Durant la première moitié du XXe siècle, l’architecte le plus connu des Etats-Unis, Frank Lloyd Wright, disait que l’architecture est l’art mère. Il considérait même que sans une architecture propre, on n’a pas l’âme de notre propre civilisation. De l’autre côté de l’Atlantique, au sud-est de l’Europe, son contemporain roumain, Ion Mincu, posait les bases du style néo-roumain. Ainsi, durant les premières décennies du même siècle, l’élite sociale bucarestoise commençait à prendre conscience de la valeur inestimable de l’architecture traditionnelle.
Ion Mincu saura justement spéculer cet intérêt pour le patrimoine artistique de facture brancovenesc et vernaculaire. Diplômé de l’Ecole Nationale des Beaux Arts de Paris, il va construire de véritables bijoux architecturaux, dignes représentantes des terres roumaines. Si nous jetons un coup d’œil à la liste de ses travaux, le «Buffet de la chaussée Kiseleff» pourrait être considéré comme celui dont le parcours est le plus spectaculaire.

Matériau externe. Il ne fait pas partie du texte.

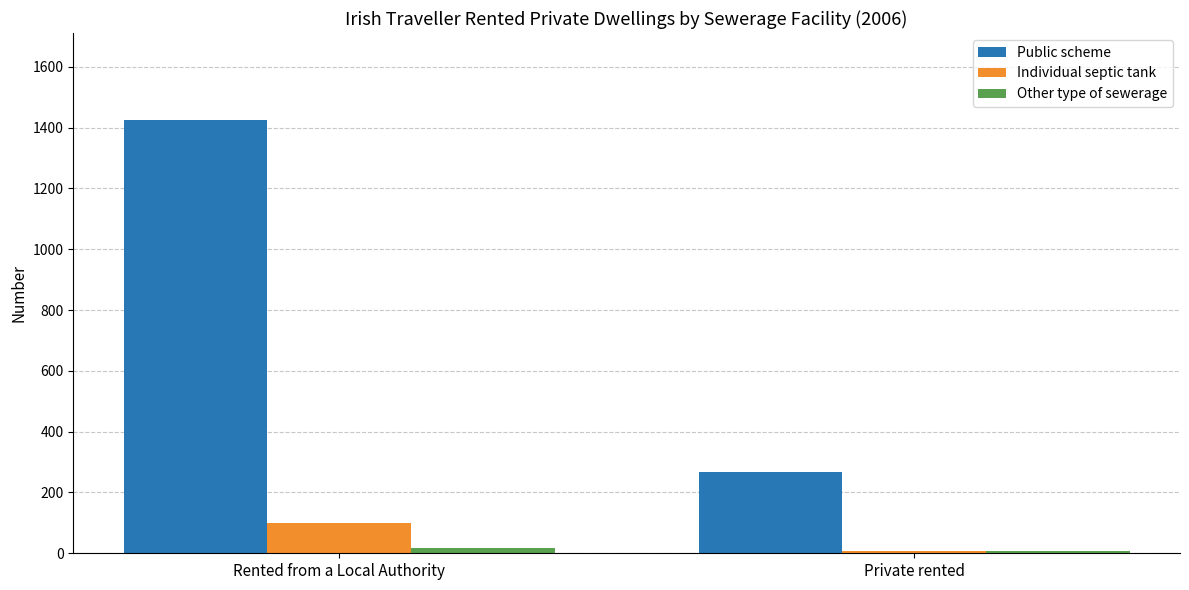

What is the highest value of the Individual septic tank series?

99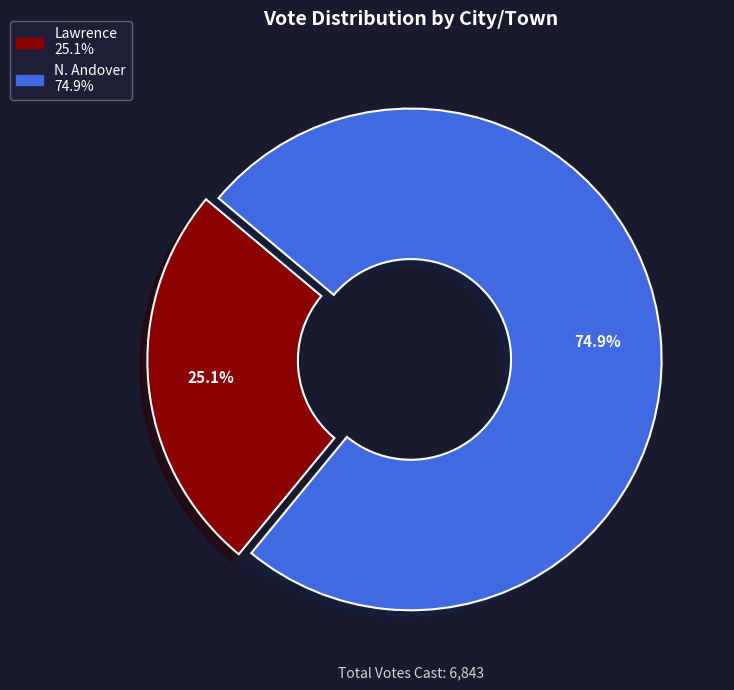

How many segments does this pie chart have?

2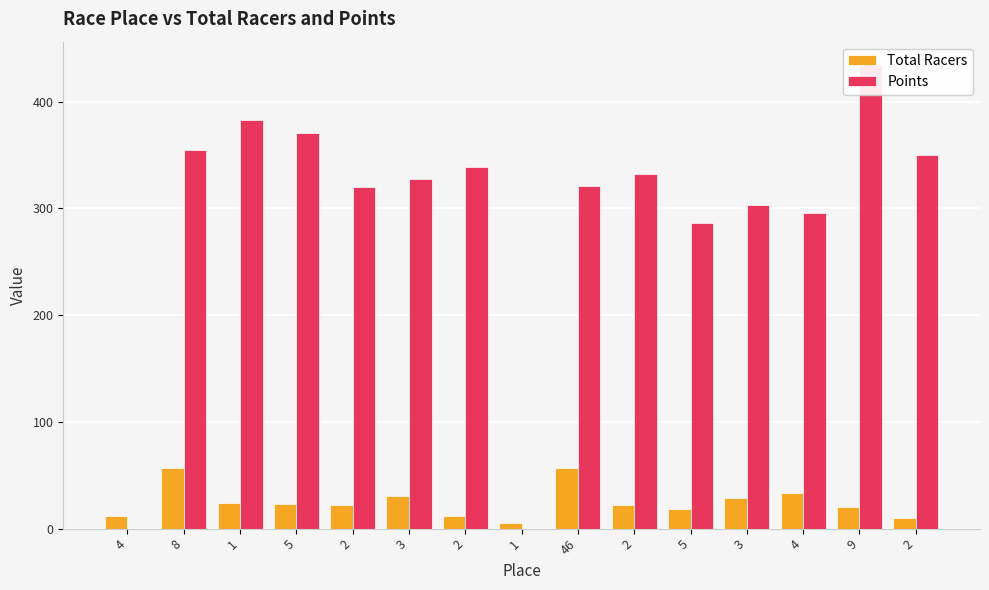

What is the sum of all Total Racers values?

375.0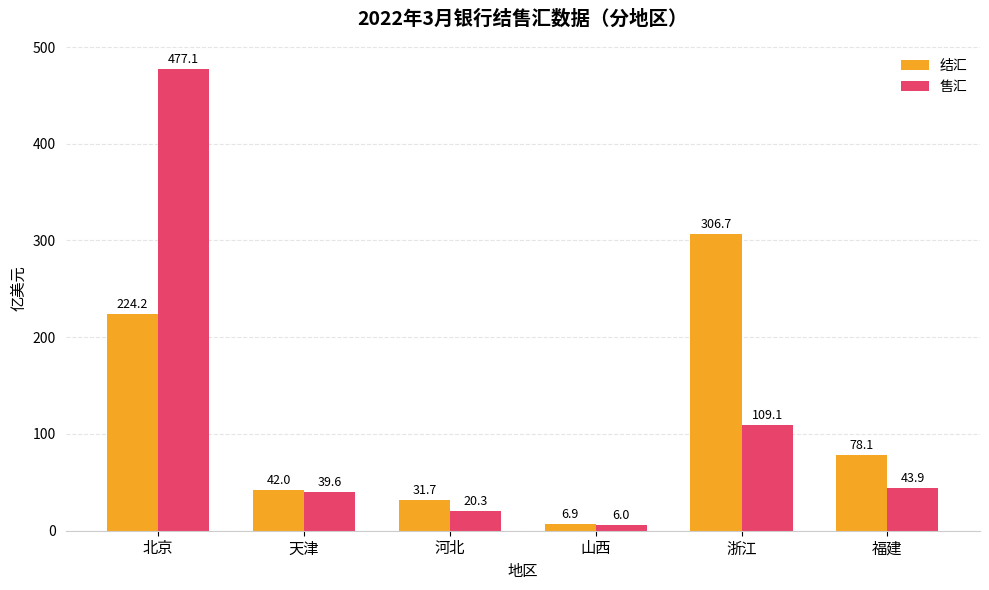

Count the number of categories in the chart.

6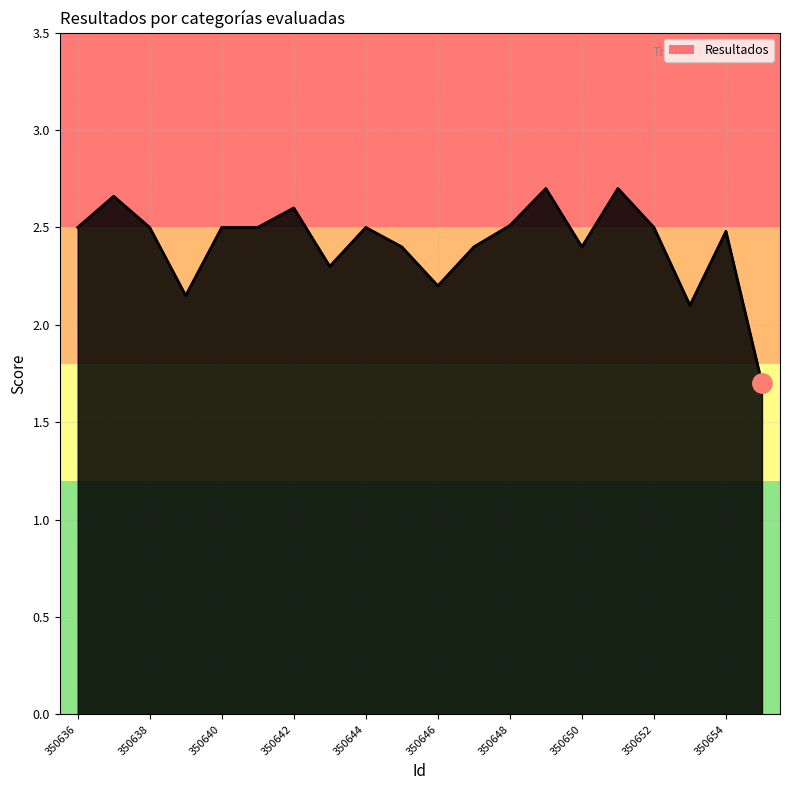

What is the sum of all values?

48.3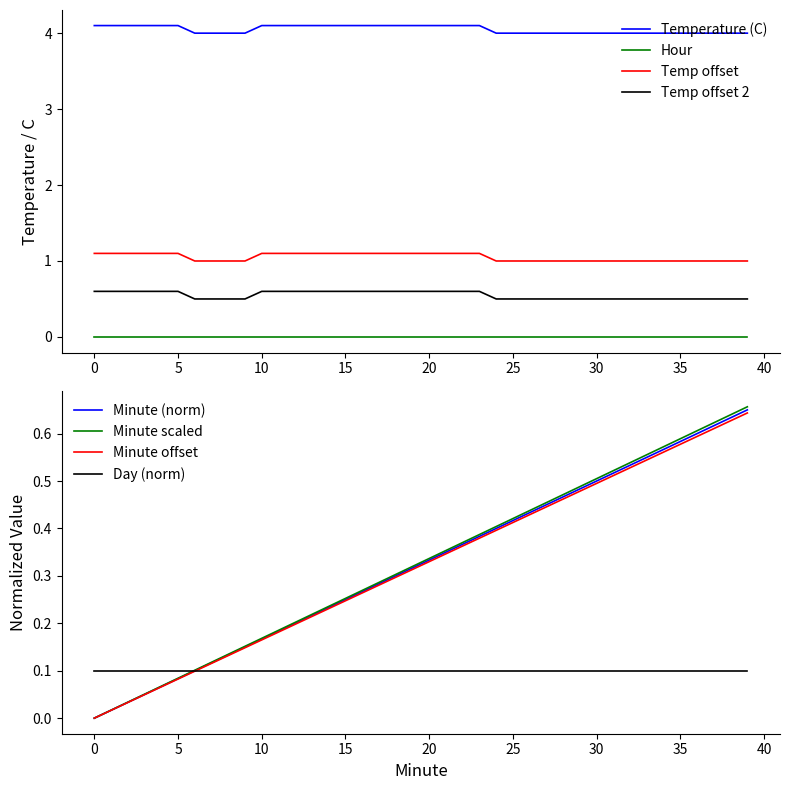

Which has a higher value, 14 or 0?

14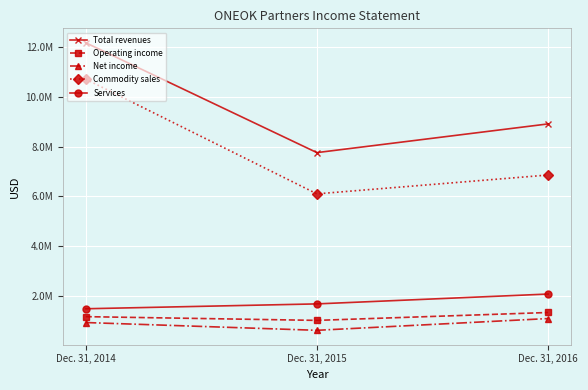

What is the value of the Net income point at the 3rd from the left?

1072264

Selon les témoignages de l’époque, le Buffet représente une sorte d’archétype idéal de la taverne roumaine. Ses plans initiaux avaient été élaborés en 1889, à l’occasion de la participation de la Roumanie à l’Exposition Universelle de Paris. L’événement célébrait le centenaire de la Révolution Française, et le projet de Mincu devait constituer la pièce maîtresse du pavillon roumain; plus tard, l’idée sera abandonnée, faute de ressources. Trois ans après, grâce à l’intervention de l’homme politique Petre P. Carp, les habitants de la capitale pouvaient s’enorgueillir d’un nouveau restaurant. En le regardant aujourd’hui, on peut facilement s’imaginer une époque où les habitations roumaines ressemblaient à des pots en argile émaillé, celles-ci étant souvent décorées de motifs traditionnels locaux.
Devenant rapidement le lieu de prédilection de la haute société bucarestoise, le Buffet étale le style des vieilles maisons de boyards spécifiques aux zones subcarpatiques. Le salon principal se trouvant au niveau d’un rez-de-chaussée rehaussé, précédé par un porche, l’accès à ce bâtiment est facilité par une rampe extérieure avec des marches, cette dernière étant protégée des intempéries grâce à une extension marginale du toit. En ce qui concerne la façade principale, la perspective dominante est verticale, partant du sous-sol, marquée par une véranda aux murs en verre, dont le squelette prend la forme des arcs roumains, en plein centre. Si on lève les yeux, on découvre la fabuleuse véranda, soutenue par plusieurs colonnes en bois sculpté, couronnée par une coupole rectangulaire, pointue, faite en tuiles de céramique. Suite à la longue période de conquêtes de l’Empire Ottoman, les arcs turques, appelés aussi arcs brisés, sont spécifiques de la zone balkanique; on pourrait croire que l’architecte Ion Mincu a misé sur la continuité de la perspective horizontale supérieure, car on retrouve la même forme au niveau des encadrements des fenêtres.
Du point de vue des ornements, la polychromie typique du style néo-roumain est remplacée par une variété finie de couleurs, avec une préférence pour le vert et l’azur. De nombreux motifs floraux, dans un relief plutôt discret, semblent s’entortiller autour des médaillons de céramique, qu’on pourrait considérer comme étant de petits épicentres de la frise décorative. Au-dessus, la ceinture de la bâtisse est formée de plusieurs cassettes, à l’intérieur desquelles sont inscrits les noms des plus vieux vignobles traditionnels roumains.
Dès 2003, le Buffet de la chaussée Kiseleff est devenu le siège d’un célèbre restaurant de luxe, Restaurant Casa Doina. D’ailleurs, les résonances de ce nom semblent aller à merveille avec l’atmosphère patriarcale du lieu, car il n’y a pas d’autre pays qui puisse aussi bien parler de «doine», «dor» et de «bocet».